- Dataset extract -
★ ★ ★
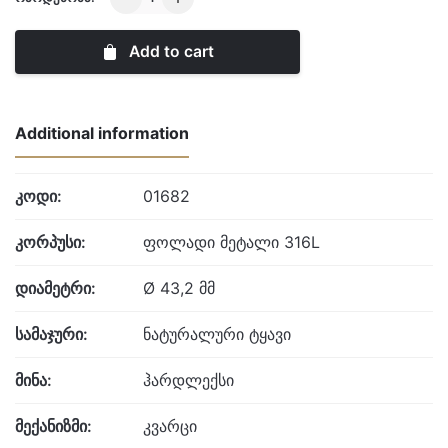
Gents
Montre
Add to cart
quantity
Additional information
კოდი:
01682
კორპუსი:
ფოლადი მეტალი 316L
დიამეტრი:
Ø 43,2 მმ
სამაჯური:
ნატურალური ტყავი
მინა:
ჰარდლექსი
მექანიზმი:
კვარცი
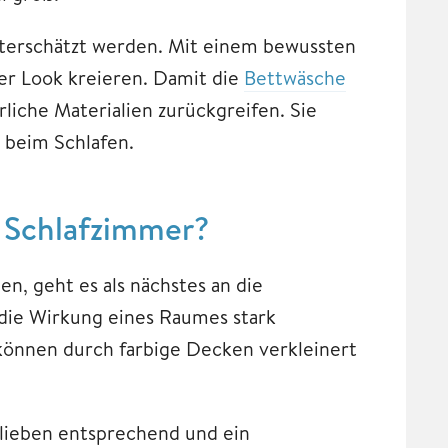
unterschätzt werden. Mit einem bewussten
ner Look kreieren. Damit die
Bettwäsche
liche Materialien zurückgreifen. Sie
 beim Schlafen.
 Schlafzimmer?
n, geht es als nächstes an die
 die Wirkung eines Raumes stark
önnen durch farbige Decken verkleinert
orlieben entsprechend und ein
★ ★ ★
Rewrite the text read from the records above as a single numbered list, one line per item, skipping blank lines and leaving out the pictures.

- Answer box -
1. Gents
2. Montre
3. Add to cart
4. quantity
5. Additional information
6. კოდი:
7. 01682
8. კორპუსი:
9. ფოლადი მეტალი 316L
10. დიამეტრი:
11. Ø 43,2 მმ
12. სამაჯური:
13. ნატურალური ტყავი
14. მინა:
15. ჰარდლექსი
16. მექანიზმი:
17. კვარცი
18. unterschätzt werden. Mit einem bewussten
19. ner Look kreieren. Damit die
20. Bettwäsche
21. liche Materialien zurückgreifen. Sie
22.  beim Schlafen.
23.  Schlafzimmer?
24. n, geht es als nächstes an die
25.  die Wirkung eines Raumes stark
26. önnen durch farbige Decken verkleinert
27. orlieben entsprechend und ein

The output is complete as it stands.